透過型電子顕微鏡分析では、翌日、超ミクロトームを使用して90ナノメートルの厚い切片を得て、200キロボルトの透過電子顕微鏡下でグリッドを観察します。サンプル調製を開始する前に、きれいなインジウムスズオキシドは30〜60秒間イソプロパノールで穏やかな攪拌でガラスカバーリップをコーティングしました。攪拌の終わりに、余分なアルコールを排出し、ほこりのない環境にカバーリップを置きます。
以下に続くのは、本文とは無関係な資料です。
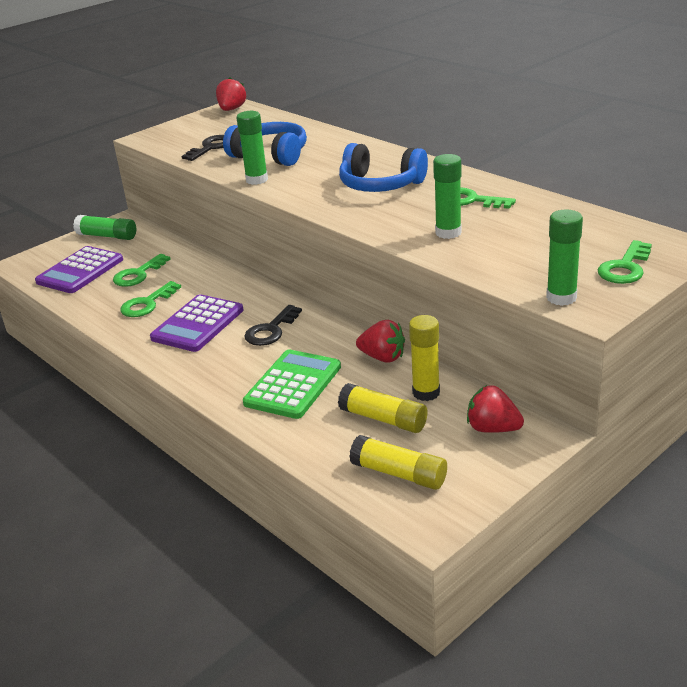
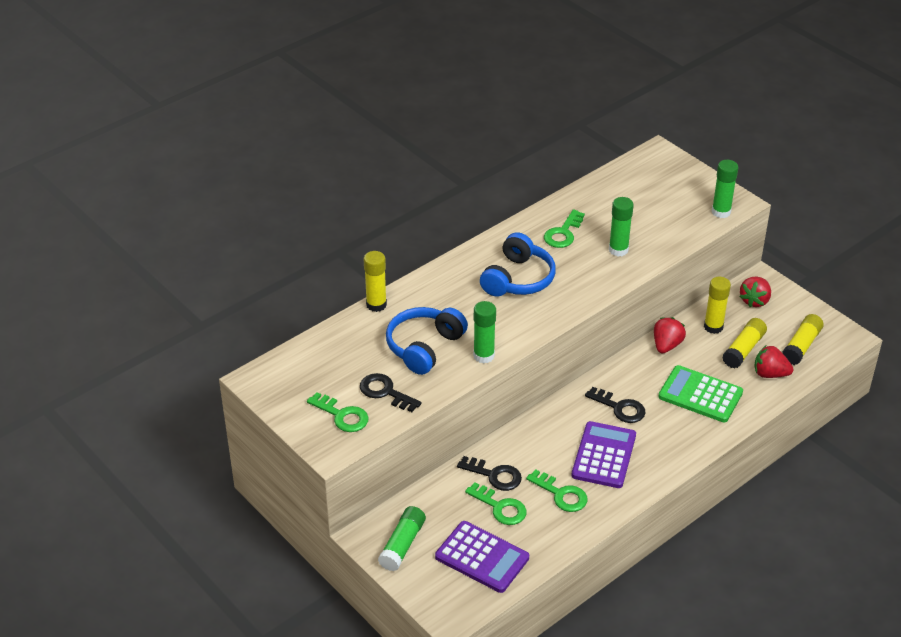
camera: 90 degrees left, 10 degrees up
(180, 268) = (494, 475): none -> black key
(198, 324) = (603, 455): purple calculator -> purple calculator turned 105 degrees counterclockwise
(231, 109) = (269, 380): red strawberry -> red strawberry (770, 374)
(331, 132) = (376, 305): none -> yellow glue stick
(625, 267) = (684, 180): green key -> green key (342, 415)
カバーリップが乾燥しているときは、プラズマコーターを使用してカバーリップを1分間放電します。次にカバーリップを基板ホルダーに挿入し、基板ホルダーをナイフボートに入れます。走査型電子顕微鏡のサンプルを得るために、埋め込まれたサンプルブロックをウルトラミクロトームのサンプルホルダーに挿入します。
そして、ホルダーをトリミングブロックにセットします。カミソリの刃を使用して、ブロックの面が台形または長方形になるように、ターゲット位置の周りに余分な樹脂をトリミングします。先頭と末尾のエッジは、互いに厳密に平行にする必要があります。
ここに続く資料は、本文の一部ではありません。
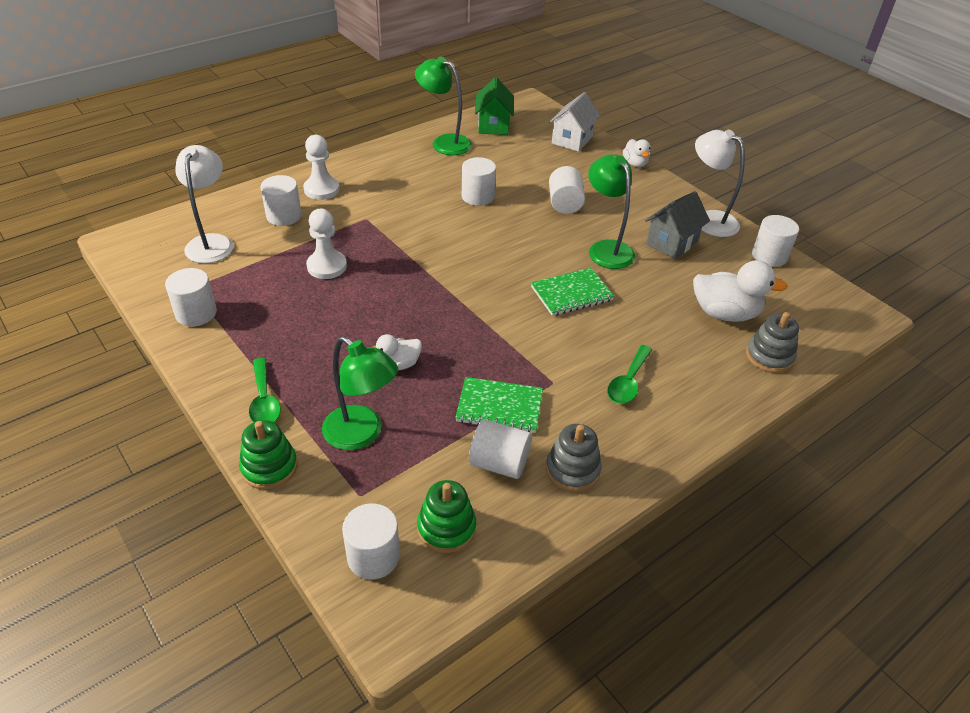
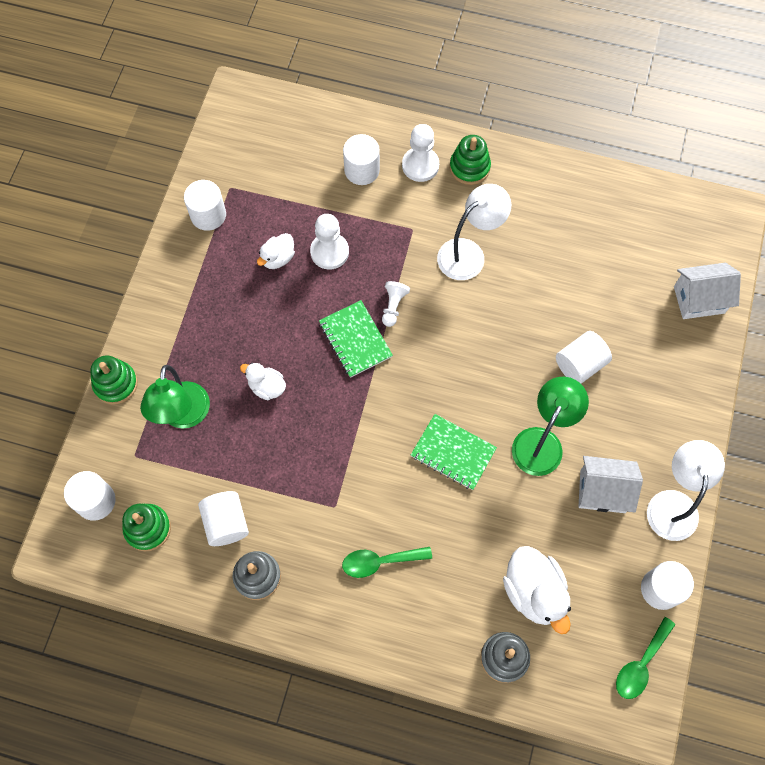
camera: 55 degrees right, 25 degrees up
(211, 242) = (287, 153): white lamp -> white lamp (469, 253)
(264, 401) = (165, 331): green spoon -> green spoon (640, 664)
(355, 171) = (469, 167): none -> green stacking toy
(415, 259) = (393, 306): none -> white pawn
(444, 142) = (582, 198): green lamp -> none
(478, 196) = (523, 287): white cylinder -> none
(493, 125) = (654, 216): green house -> none
(499, 407) = (279, 486): green notebook -> green notebook (355, 340)
(635, 164) = (711, 382): white duck -> white duck (278, 258)
(672, 243) = (602, 491): grey house -> white house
多数のシリアルセクションを取得するのは容易ではありません。ただし、リーディング エッジと後続エッジは完全に平行である必要があります。次に、サンプルホルダーをウルトラミクロトームのアームに挿入します。
ナイフホルダーにダイヤモンドナイフを入れ、ナイフボートにろ過蒸留水を入れます。次に、ホルダーのハンドルを慎重に押して、カバーリップの端がナイフに近づくようにキャリアの位置を調整します。サンプルを入手した後、切り抜きプロセスを停止し、チューブのクランプスクリューをゆっくりと開け、水上ボートを排出します。
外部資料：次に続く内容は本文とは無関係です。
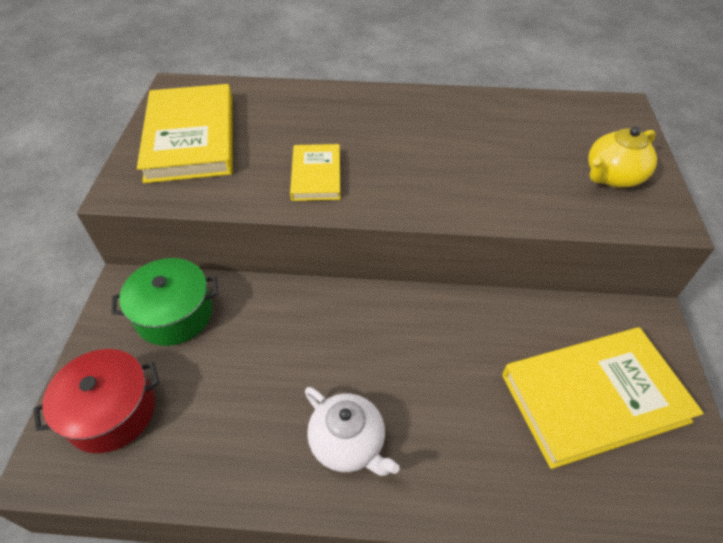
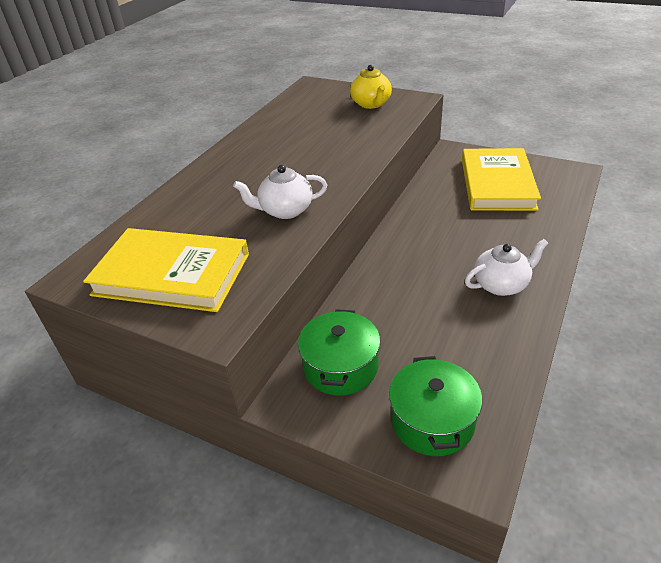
camera: 65 degrees left, 10 degrees down
(111, 411) = (432, 421): red pot -> green pot
(316, 175) = (285, 210): yellow book -> white teapot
リボンの収集プロセスが完了したら、クランプ装置のハンドルで基板を取り外し、リボンを乾かします。目的のタンパク質を発現する遺伝的にタグ付きプラスミドを用い、タグ付きタンパク質の染色後にトランスフェクトされた標的細胞の同定を可能にする。その後、コ相対光電子顕微鏡法を用いて、標識された細胞培養をさらに可視化することができる。
例えば、SCO1-APEX2によって生成された暗い汚れは、ミトコンドリアのマトリックス空間ではなくミトコンドリア膜間空間においてのみ観察される。コードトランスフェクト細胞は、SCO1-APEX2およびHRP-KDELプラスミドの両方を用いて、ミトコンドリア膜間空間および小胞体において高密度の電子信号を発現する。しかし、SCO1-APEX2にトランスフェクトされた細胞では小胞体染色は認められていない。
走査型電子顕微鏡による逐次イメージングでは、大面積の後方散乱電子検出器を用いてアレイ全体の画像全体の概要を作成します。次に、対象となる領域が最初のセクションに配置され、他のすべてのセクションに反映されます。最後に、5つの標的細胞を含む対象領域を5ナノメートルの画像化されたピクセルで画像化する。
拡大は、ゴルジ装置、ミトコンドリア、およびエンドポラス系レチクルムなどの詳細な細胞下構造を明らかにする。シリアルイメージングは、異なるZプレーンで小胞子ミトコンドリア接点が起こることを明確に明らかにします。相関光と電子顕微鏡を使用して特定のターゲット構造を特定の識別法の影響を調べる方法を理解しておく必要があります。
これらの染色技術と体積電子顕微鏡を組み合わせることで、特にユーロウイルスにおける細胞相互作用を調査するために、より大きなスケールのEMに使用できる。グルタルアルデヒド、またエンテロサイドおよびTCHは非常に有毒ですので、防護服を着用し、これらの材料を使用する際にヒュームフードで動作するようにしてください覚えておいてください。